* Start THE DATA *

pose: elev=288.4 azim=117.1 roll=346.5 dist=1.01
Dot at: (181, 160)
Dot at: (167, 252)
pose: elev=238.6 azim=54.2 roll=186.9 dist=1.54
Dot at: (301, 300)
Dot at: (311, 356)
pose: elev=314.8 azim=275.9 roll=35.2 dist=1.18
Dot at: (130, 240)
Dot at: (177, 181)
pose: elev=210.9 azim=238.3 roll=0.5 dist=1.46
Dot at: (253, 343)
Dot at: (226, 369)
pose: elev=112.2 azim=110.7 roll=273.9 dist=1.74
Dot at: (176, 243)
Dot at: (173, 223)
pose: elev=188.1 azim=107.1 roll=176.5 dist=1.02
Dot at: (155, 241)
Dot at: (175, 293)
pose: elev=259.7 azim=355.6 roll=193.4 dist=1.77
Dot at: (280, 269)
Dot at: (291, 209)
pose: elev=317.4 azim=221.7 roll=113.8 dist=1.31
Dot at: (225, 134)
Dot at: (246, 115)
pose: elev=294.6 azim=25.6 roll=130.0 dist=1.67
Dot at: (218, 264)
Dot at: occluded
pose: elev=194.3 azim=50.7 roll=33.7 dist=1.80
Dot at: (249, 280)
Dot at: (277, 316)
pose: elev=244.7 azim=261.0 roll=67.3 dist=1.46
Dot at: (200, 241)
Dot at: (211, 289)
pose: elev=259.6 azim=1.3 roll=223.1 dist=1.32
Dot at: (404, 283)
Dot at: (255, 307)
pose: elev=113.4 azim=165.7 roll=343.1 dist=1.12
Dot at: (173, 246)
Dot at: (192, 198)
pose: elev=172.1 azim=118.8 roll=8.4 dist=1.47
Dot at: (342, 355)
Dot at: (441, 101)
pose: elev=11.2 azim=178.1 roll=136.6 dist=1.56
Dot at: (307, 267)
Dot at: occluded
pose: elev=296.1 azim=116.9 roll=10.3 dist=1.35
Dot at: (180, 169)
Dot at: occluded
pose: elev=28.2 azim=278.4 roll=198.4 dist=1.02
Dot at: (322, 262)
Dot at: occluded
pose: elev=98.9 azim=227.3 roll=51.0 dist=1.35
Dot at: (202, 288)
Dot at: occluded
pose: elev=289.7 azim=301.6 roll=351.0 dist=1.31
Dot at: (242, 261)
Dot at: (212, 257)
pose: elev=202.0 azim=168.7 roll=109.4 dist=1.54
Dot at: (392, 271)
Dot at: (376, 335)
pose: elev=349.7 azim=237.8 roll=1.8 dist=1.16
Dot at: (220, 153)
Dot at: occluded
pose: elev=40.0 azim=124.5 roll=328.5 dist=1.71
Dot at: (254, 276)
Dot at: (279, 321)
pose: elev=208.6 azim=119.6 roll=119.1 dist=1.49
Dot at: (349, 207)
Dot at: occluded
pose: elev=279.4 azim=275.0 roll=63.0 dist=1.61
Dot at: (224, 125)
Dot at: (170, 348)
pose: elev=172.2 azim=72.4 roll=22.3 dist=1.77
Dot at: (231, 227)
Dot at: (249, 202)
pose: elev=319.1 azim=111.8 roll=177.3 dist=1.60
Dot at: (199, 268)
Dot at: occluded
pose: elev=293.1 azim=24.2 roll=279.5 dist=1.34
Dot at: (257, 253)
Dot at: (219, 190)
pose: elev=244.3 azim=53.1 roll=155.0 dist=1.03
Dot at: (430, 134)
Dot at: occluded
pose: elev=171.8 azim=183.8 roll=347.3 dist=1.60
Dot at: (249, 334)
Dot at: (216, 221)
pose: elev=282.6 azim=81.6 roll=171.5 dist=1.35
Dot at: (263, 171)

* End THE DATA *

EXERCISE DESCRIPTION: Copy the listing above word for word, starting at the line that contains "pose: elev=293.1 azim=24.2" and ending at the last line of the listing, including both.

COMPLETED EXERCISE:
pose: elev=293.1 azim=24.2 roll=279.5 dist=1.34
Dot at: (257, 253)
Dot at: (219, 190)
pose: elev=244.3 azim=53.1 roll=155.0 dist=1.03
Dot at: (430, 134)
Dot at: occluded
pose: elev=171.8 azim=183.8 roll=347.3 dist=1.60
Dot at: (249, 334)
Dot at: (216, 221)
pose: elev=282.6 azim=81.6 roll=171.5 dist=1.35
Dot at: (263, 171)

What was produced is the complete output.